There is also a fallback option called "Automatic", which should rarely be used. When you select this, the app will automatically search for a user account that could be used. Please note however that it is not guaranteed that the app will find the same user account every time, which may confuse some.

As a best practice, we suggest selecting a specific user account, and not relying on the automatic selection. We also suggest creating a separate user account with a descriptive name like "Wiki Archiver" for this, as that eliminates confusion. When other users see it in notification emails and activity streams, they will better understand what was going on.

Archiving policy

It is a very good practice to require the exact reason to be specified when someone wants a page to be archived. The app can enforce this if you check the Archiving reason required option when configuring.
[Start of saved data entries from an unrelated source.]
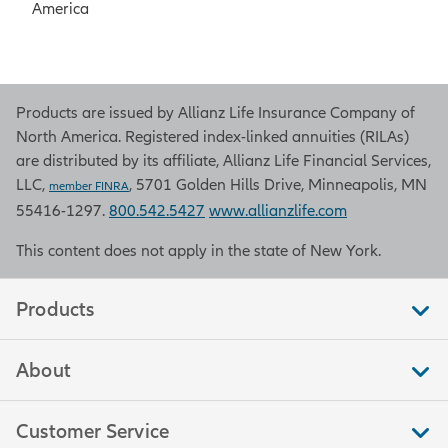
America
Products are issued by Allianz Life Insurance Company of
North America. Registered index-linked annuities (RILAs)
are distributed by its affiliate, Allianz Life Financial Services,
LLC,
, 5701 Golden Hills Drive, Minneapolis, MN
member FINRA
55416-1297.
800.542.5427
www.allianzlife.com
This content does not apply in the state of New York.
Products
About
Customer Service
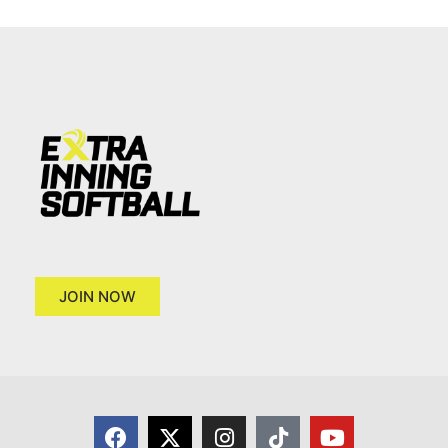
JOIN NOW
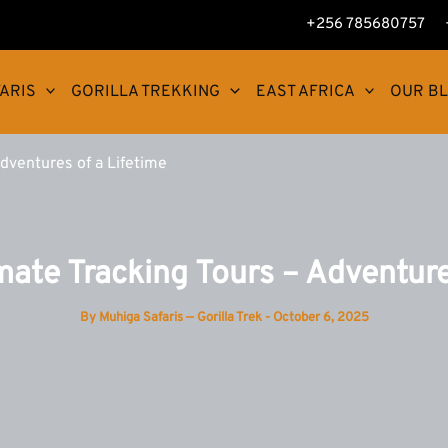
+256 785680757
ARIS
GORILLA TREKKING
EAST AFRICA
OUR B
Adventures of a Lifetime
mate Tracking Tours – Adventure
By
Muhiga Safaris — Gorilla Trek
-
October 6, 2025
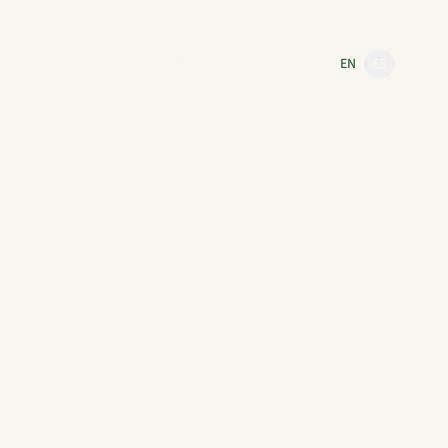
ome
About
Team
Portfolio
Services
Contact
EN
ES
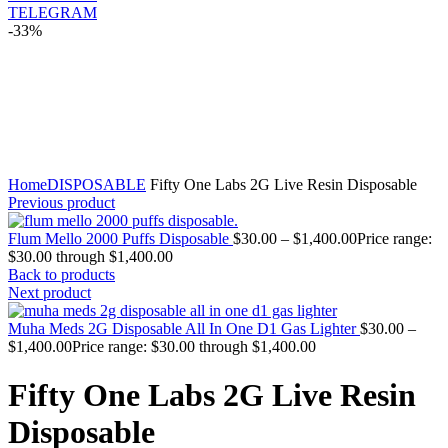
TELEGRAM
-33%
Click to enlarge
Home
DISPOSABLE
Fifty One Labs 2G Live Resin Disposable
Previous product
Flum Mello 2000 Puffs Disposable
$
30.00
–
$
1,400.00
Price range:
$30.00 through $1,400.00
Back to products
Next product
Muha Meds 2G Disposable All In One D1 Gas Lighter
$
30.00
–
$
1,400.00
Price range: $30.00 through $1,400.00
Fifty One Labs 2G Live Resin
Disposable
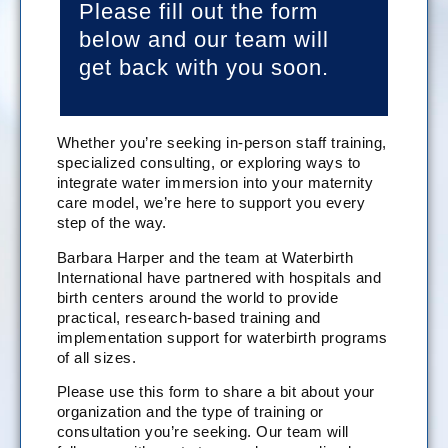
Please fill out the form
below and our team will
get back with you soon.
Whether you’re seeking in-person staff training,
specialized consulting, or exploring ways to
integrate water immersion into your maternity
care model, we’re here to support you every
step of the way.
Barbara Harper and the team at Waterbirth
International have partnered with hospitals and
birth centers around the world to provide
practical, research-based training and
implementation support for waterbirth programs
of all sizes.
Please use this form to share a bit about your
organization and the type of training or
consultation you’re seeking. Our team will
If this option is activated, then the app will check if the archiving reason is defined for each page marked for archiving (using the labels). How to define the reason? Users must add a comment to the page, with the comment text containing the "#archive" hashtag. For example, this is a valid comment to describe the archiving reason: "This product was removed from the market last year. #archive".

If no such comment has been added, then the page will be skipped (will not be archived), and it will be reported to the user who originally added the label, so that he can fix the situation. If the comment is there, then the archiving will be executed normally, and the reason text will be reported in the notification emails, so that all stakeholders can clearly see it.
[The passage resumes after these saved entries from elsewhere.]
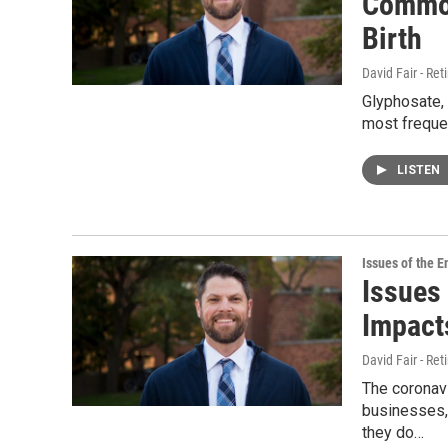
Common
Birth
David Fair - Ret
Glyphosate, 
most frequen
LISTEN
Issues of the 
Issues
Impact
David Fair - Ret
The coronav
businesses, 
they do…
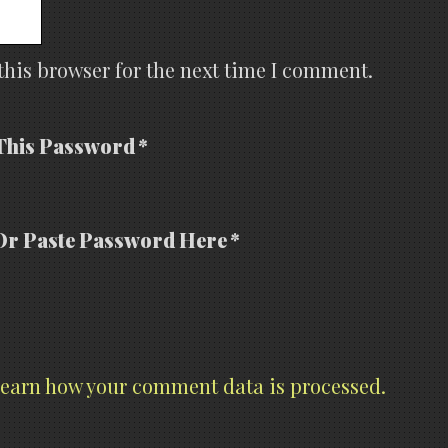
this browser for the next time I comment.
This Password *
Or Paste Password Here *
earn how your comment data is processed.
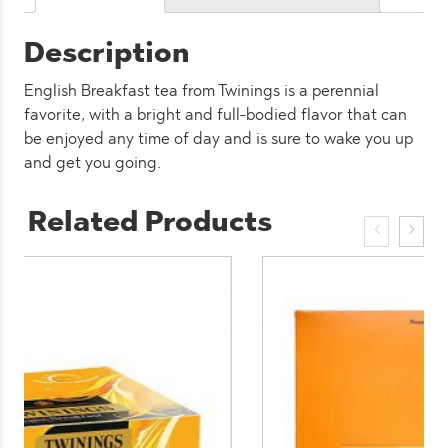
x
50
Description
quantity
English Breakfast tea from Twinings is a perennial
favorite, with a bright and full-bodied flavor that can
be enjoyed any time of day and is sure to wake you up
and get you going.
Related Products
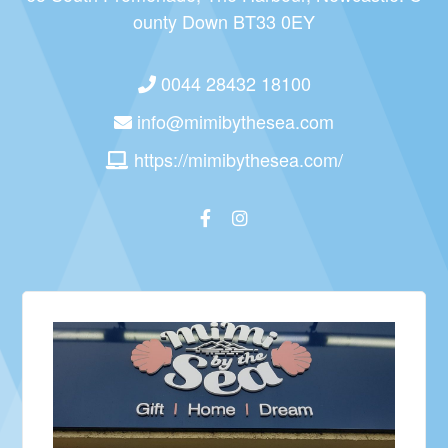
ounty Down BT33 0EY
0044 28432 18100
info@mimibythesea.com
https://mimibythesea.com/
Important: age-based archiving does not use this option. If a page is to be archived due to its age exceeding the "archiving period", then no reason is required.
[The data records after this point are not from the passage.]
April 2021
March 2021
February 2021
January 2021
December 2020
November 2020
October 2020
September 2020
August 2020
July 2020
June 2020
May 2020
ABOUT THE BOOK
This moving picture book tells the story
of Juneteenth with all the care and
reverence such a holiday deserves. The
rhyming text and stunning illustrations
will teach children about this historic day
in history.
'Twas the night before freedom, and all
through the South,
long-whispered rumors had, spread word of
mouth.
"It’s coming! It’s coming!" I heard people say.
Using labels to control page archiving

Use the following labels:

archive Add to each page that you want to archive, together with the tree of its descendant pages.
archive-single Add to each page that you want to archive, but leaving its descendants untouched.
(This is the non-recursive version of archive.)
archive-yy/mm/dd Add to each page that you want to archive on a specific date, together with the tree of its descendant pages.
"yy" denotes the year, "mm" the month and "dd" denotes the day part of the date.
Example: archive-16/2/25 archives this page on 25 Feb 2016.
(since 4.5.0)
archive-single-yy/mm/dd Add to each page that you want to archive on a specific date, but leaving its descendants untouched.
(This is the non-recursive version of archive-yy/mm/dd.)
(since 4.5.0)
archive-review Add to each page that you want to mark for review.
These will be listed in a separate category called To review, after they expire. You find this category under Space ToolsArchivingContent Quality, then click on the expired pages count.
(Not recursive.)
archive-update Add to each page that you want to mark for update.
These will be listed in a separate category called To update, after they expire. You find this category under Space ToolsArchivingContent Quality, then click on the expired pages count.
(Not recursive.)
noarchive This label excludes a page, and all its descendants, from archiving.
Note that this label excludes them from every mechanism: from page view tracking, from page expiration tracking and from page archiving!
noarchive-single This label excludes a single page, but not its descendants, from archiving.
(This is the non-recursive version of noarchive.)

Notification emails

After the archiving was completed, the notification emails show you the archived pages with the reason why they were archived (expired, marked for archiving, etc.). The links point to the archived version of the pages, which can be used to view or restore content if needed later.

To reduce the email traffic, a single email will be sent per user. It contains the full page list combined from all spaces where the user was selected to be notified.

About skipped pages

In spaces with archiving policy activated, the users, who marked the pages with the "archive" or "archive-single" labels, are warned when they forgot to specify the reason for archiving.

The emails provide quick links to add the missing page comments where the reason can be described.